Eisenhower’s Little Rock Nine stand, like many other historic acts of courage by U.S. Presidents, was prompted ‘“ in part ‘“ by social movements and activists. This is one lesson that school administrators can and should incorporate into their classroom instruction plans as they transition to the new Common Core education standards that most states are adopting this year. Under Common Core, educators are expected to more frequently assign students to read and analyze informational texts from books and other sources.

Lessons from Little Rock. Educators might consider assigning students to read and analyze sections from Lessons from Little Rock, a 2009 book by Terrence Roberts (Butler Center Books), who escaped the racial turmoil by moving from Little Rock to Los Angeles to complete his high school education. (His family later joined him in Los Angeles.)

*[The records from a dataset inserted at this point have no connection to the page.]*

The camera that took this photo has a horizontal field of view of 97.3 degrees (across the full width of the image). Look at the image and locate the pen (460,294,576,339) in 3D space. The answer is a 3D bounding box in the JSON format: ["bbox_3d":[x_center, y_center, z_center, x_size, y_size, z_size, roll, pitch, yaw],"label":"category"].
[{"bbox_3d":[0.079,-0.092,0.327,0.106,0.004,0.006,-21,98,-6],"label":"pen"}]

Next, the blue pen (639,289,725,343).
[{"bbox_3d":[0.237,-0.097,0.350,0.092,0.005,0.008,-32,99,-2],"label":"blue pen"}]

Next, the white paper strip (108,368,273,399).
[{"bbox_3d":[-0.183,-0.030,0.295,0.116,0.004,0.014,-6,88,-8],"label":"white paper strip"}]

This is also an opportunity for students to examine the black exodus from the South to the North and West, a migration prompted by discrimination and racial violence. Sections of Isabel Wilkerson’s Pulitzer Prize-winning book The Warmth of Other Suns (Random House, 2010) could be assigned. In addition, the American Federation of Teachers has provided material for lessons plans called ‘Teaching the Legacy of Little Rock’ on a webpage.

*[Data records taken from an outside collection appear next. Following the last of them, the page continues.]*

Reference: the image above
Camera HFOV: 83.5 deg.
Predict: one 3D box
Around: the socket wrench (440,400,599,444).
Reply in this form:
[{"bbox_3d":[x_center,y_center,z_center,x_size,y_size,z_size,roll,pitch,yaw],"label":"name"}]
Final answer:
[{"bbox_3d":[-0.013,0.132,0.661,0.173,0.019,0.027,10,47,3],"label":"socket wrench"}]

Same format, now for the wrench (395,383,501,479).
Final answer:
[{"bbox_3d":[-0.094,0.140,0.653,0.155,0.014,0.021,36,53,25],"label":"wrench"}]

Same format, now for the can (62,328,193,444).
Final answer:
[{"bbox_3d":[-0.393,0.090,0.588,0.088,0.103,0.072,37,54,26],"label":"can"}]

Courageous Stands of Other Presidents. Here is a summary of other potential sources of other informational texts on presidents and the social movements that encouraged them to take courageous stands.

  1. The Zinn Education Project, which supports the use of Howard Zinn’s best-selling book A People’s  History of the United States, has an excellent tutorial on how to incorporate the story of how abolitionists helped prompt Abraham Lincoln to make his Emancipation Proclamation, which freed slaves in secessionist Southern states. It explains how those abolitionists also subsequently successfully advocated for Thirteenth Amendment to the Constitution, which ended slavery nationwide.

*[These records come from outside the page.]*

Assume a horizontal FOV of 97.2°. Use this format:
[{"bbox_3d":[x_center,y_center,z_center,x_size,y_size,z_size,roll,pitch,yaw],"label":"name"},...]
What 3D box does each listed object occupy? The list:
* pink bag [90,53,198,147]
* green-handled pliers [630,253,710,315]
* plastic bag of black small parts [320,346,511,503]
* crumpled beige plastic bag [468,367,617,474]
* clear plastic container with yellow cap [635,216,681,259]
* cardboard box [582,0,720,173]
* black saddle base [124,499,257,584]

  2. The website of Franklin D. Roosevelt Presidential Library and Museum is an excellent source for information on how leftists, trade unions and individual activists agitated for FDR’s courageous to decision to create the New Deal during the Depression. For example, it includes references to Dr. Francis Townsend, a senior citizen who successfully campaigned for the establishment of Social Security, a New Deal enacted in 1935.

  3. The role of Civil Rights groups in President Johnson’s courageous decision to push through the 1965 Voting Rights Act is chronicled in a teachers’ guide at PBS’ American Experience website.

Climate change could be the subject of the next presidential profile in courage. A New America Media report explains how President Obama ushered in 2010 and 2012 vehicle emissions standards that reduce pollution. However, environmental activists may need to apply more pressure if Obama or a future president is to take a more active role to address global warming.